May 12, 2022 the Salary Transparency Law was enacted in New York City, which was postponed to the effective date of November 1, 2022.
“In addition to employers, 134-A specifies that employment agencies, and employees or agents thereof, must also include a salary range or hourly wage range in each advertised position, promotion, or transfer opportunity. Job advertisements for “temporary employment at temporary help firms” are still exempted from the law. Temporary help firms are defined as businesses that recruit and hire their own employees and assign those employees to perform work at or perform services for other organizations or businesses.” (Littler)
- “The civil penalty for the first violation will be $0 if the employer cures the violation within 30 days of receipt of a complaint. The proof of cure may be submitted either electronically or in person and is deemed an admission of liability by the employer.
- In line with the recent CCHR guidance (which has now been updated), the law would apply to job listings for both salaried and hourly positions, and would not apply to any position “that cannot or will not be performed, at least in part, in the city of New York.”
- While an individual may only file a lawsuit based on a violation arising from an advertisement by their current employer, any aggrieved person may file a complaint with the Commission, regardless of whether the alleged violator is the grievant’s current employer.” (Bond)
New York Wage Transparency Law
As assumed, on June 3, 2022, New York State passed a similar law on wage transparency.
“the new law would require covered employers to disclose compensation or a range of compensation to applicants and employees upon issuing an employment opportunity for internal or public viewing, or upon employee request.

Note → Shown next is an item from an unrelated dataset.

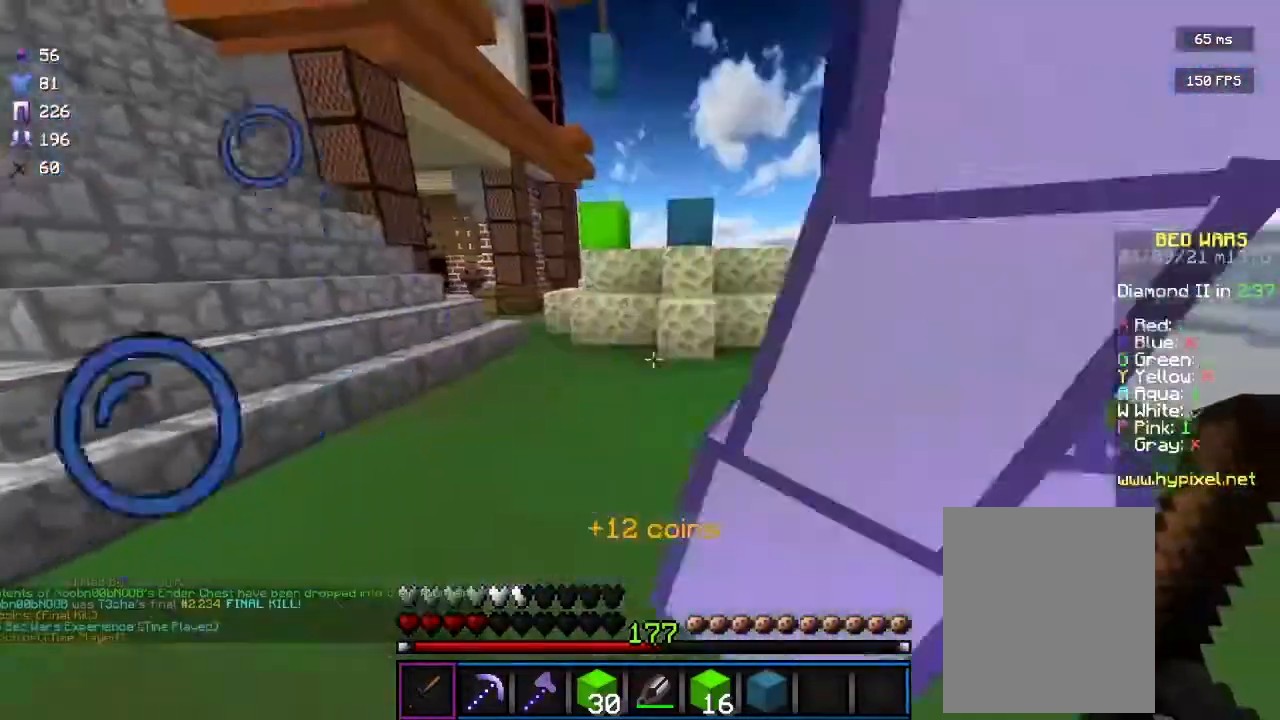
{"keys": ["a", "w"], "mouse": ["left"], "events": [[200, "a", "down"], [200, "mouse_left", "down"]]}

The Bill is intended to enhance transparency around compensation and reducing any existing wage disparities among employees.
The Bill defines a covered employer as: (i) “any person, corporation, limited liability company, association, labor organization or entity employing four or more employees in any occupation, industry, trade, business or service, or any agent thereof;” and (ii) “any person, corporation, limited liability company, association or entity acting as an employment agent or recruiter, or otherwise connecting applicants with employers, provided that “employer” shall not include a temporary help firm” as the term is defined under New York Labor Law Section 916 (5).
The Bill requires covered employers to disclose the following information in job postings, including for promotions and transfer opportunities, that can or will be performed at least in part in the State of New York:
- The compensation or a range of compensation for such job, promotion, or transfer opportunity; and
- The job description for such job, promotion, or transfer opportunity, if such description exists.
For positions that are paid solely on commission, compliance with the law’s compensation disclosure requirements can be achieved by providing a written general statement that compensation shall be based on commission.
Additionally, the new law would prohibit employers from refusing to interview, hire, promote, employ or otherwise retaliating against an applicant or current employee for exercising their rights under new Section 194-b. The law would allow individuals aggrieved by a violation to file a complaint with the NYS Department of Labor (NYSDOL). Violations of the any of the requirements of the new law or any subsequently published regulations could result in a civil penalty pursuant to NY Labor Law Section 218 which generally provides civil monetary penalties for non-wage related violations ranging from $1,000 to $3,000, to be assessed by the NYSDOL.
Under the new law, covered employers would also be required to maintain records of compliance, including but not limited to the history of compensation ranges for each job, promotion or transfer opportunity as well as the job descriptions for such positions (if applicable).” (Bond)
If enacted, the proposed bill would take effect 270 days after it becomes law.
These are simple changes to make when posting for openings and recruiting. Ensure that you are communicating the anticipated changes throughout your organization. Continue to monitor for any upcoming changes or modifications to the proposed legislation. These changes are a trend nationally.